RNA-binding proteins (RBPs) recognize consensus sequences and regulate specific target mRNAs. However, large-scale CLIP-seq revealed loose and broad binding of RBPs to larger proportion of expressed mRNAs: e.g. SFPQ binds to >10,000 pre-mRNAs but distinctly regulates <200 target genes during neuronal development. Identification of crucial binding for regulation and rules of target recognition is highly anticipated for systemic understanding of RBP regulations. For a breakthrough solution, we developed a bioinformatical method for CLIP-seq and transcriptome data by adopting iterative hypothesis testing.
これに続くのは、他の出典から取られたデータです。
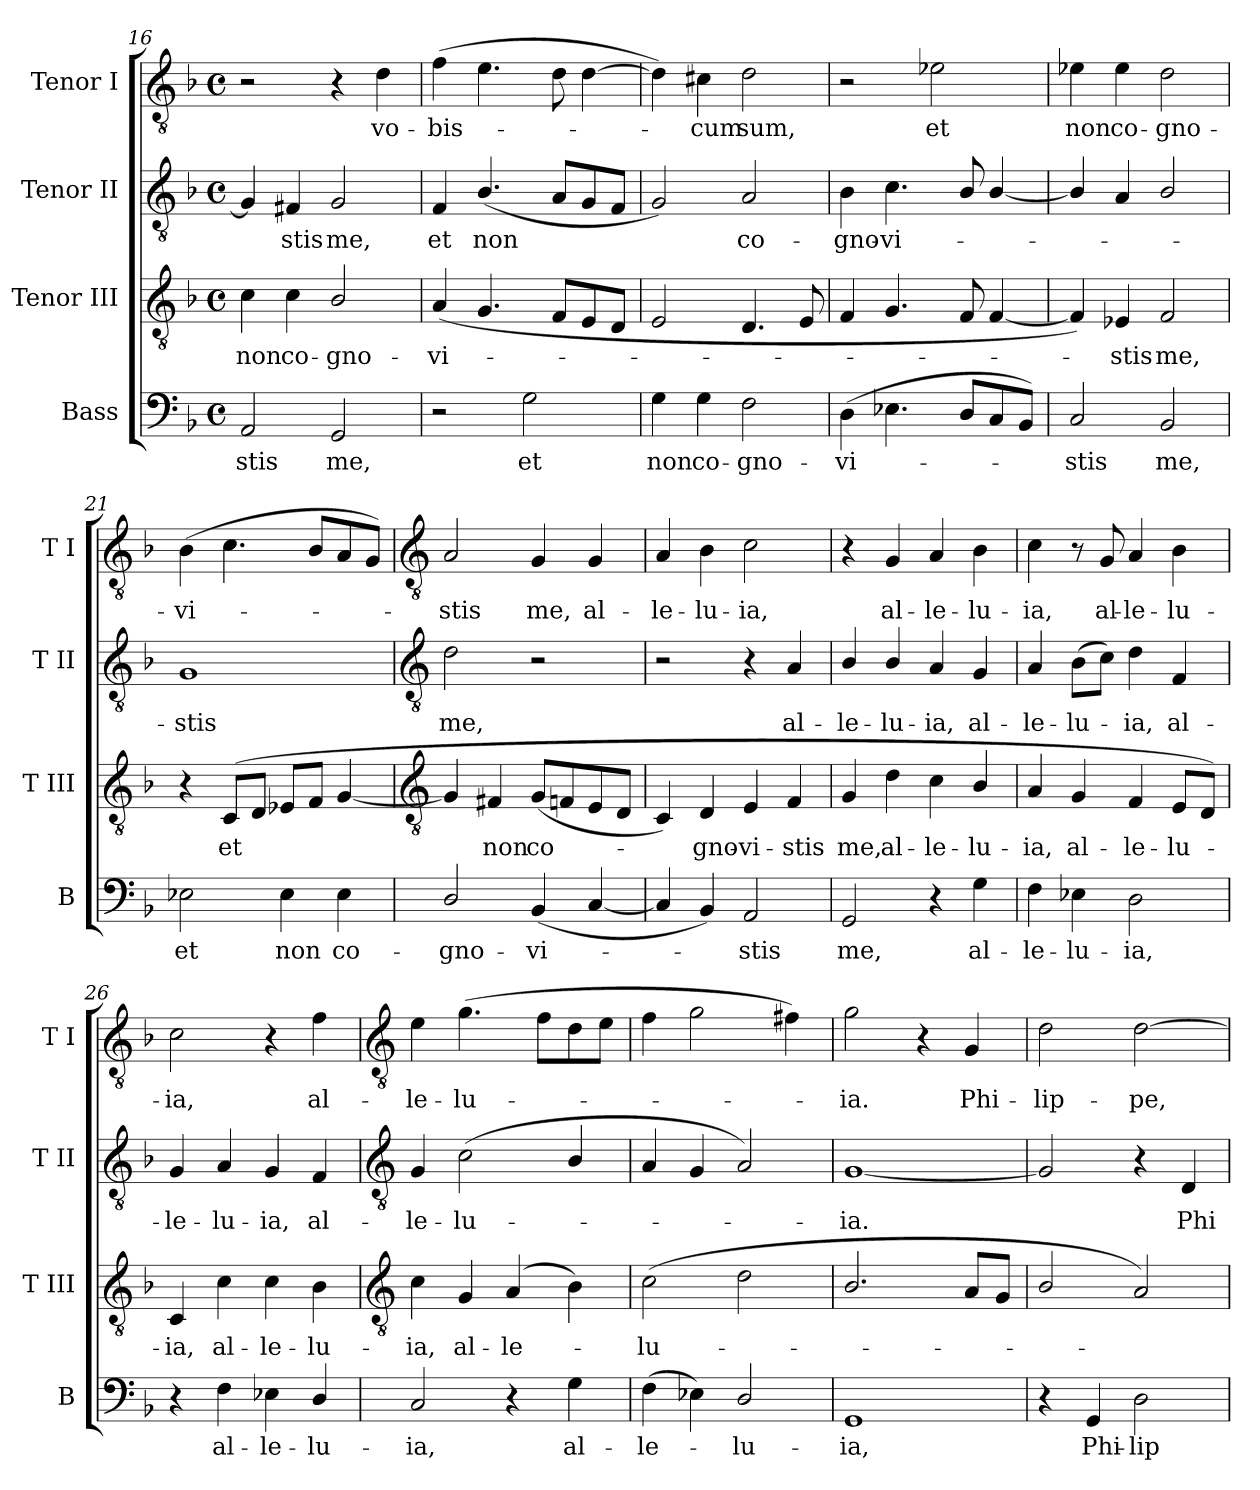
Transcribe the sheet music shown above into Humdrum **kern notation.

Essential binding was successfully identified in C-rich sequences close to the 5′ splice sites of long introns, which further proposed target recognition mechanism via association between SFPQ and splicing factors during spliceosome assembly. The identified features of functional binding enabled us to predict regulons and also target genes in different species. This multilateral bioinformatics approach facilitates the elucidation of functionality, regulatory mechanism, and regulatory networks of RBPs.

 

哺乳類の細胞において、遺伝情報は染色体DNAからRNAに転写され、さらに様々な転写・転写後制御を受けることが知られています。RNAの制御を行う分子はRNA結合タンパク質と呼ばれ、ヒトで1500種類以上が存在することが知られています。RNAの制御は、複雑な遺伝子発現制御を必要とする哺乳類で特に重要であり、その異常がさまざまな疾患を引き起こすことが知られています。一方、それぞれのRNA結合タンパク質が数万種類のRNAのうちどれをどう制御するのかが大きな謎となっています。京都⼤学大学院医学研究科 飯田慶 特定助教、武内章英 同准教授、萩原正敏 同教授らの研究グループは、RNA結合タンパク質の1つであるSFPQ(Splicing Factor Proline And Glutamine Rich)をモデルとして、「RNAの機能的制御につながる結合」を探索するバイオインフォマティクス手法を開発しました。これにより、観察されていた236,000箇所以上の結合部位のうち、標的分子を決定する際に重要な役割を持つと考えられる約200箇所の同定に成功しました。これは、複雑なRNA制御のメカニズムおよびその包括的制御の全容解明や、RNA制御異常により引き起こされる疾患の治療法開発につながる成果です。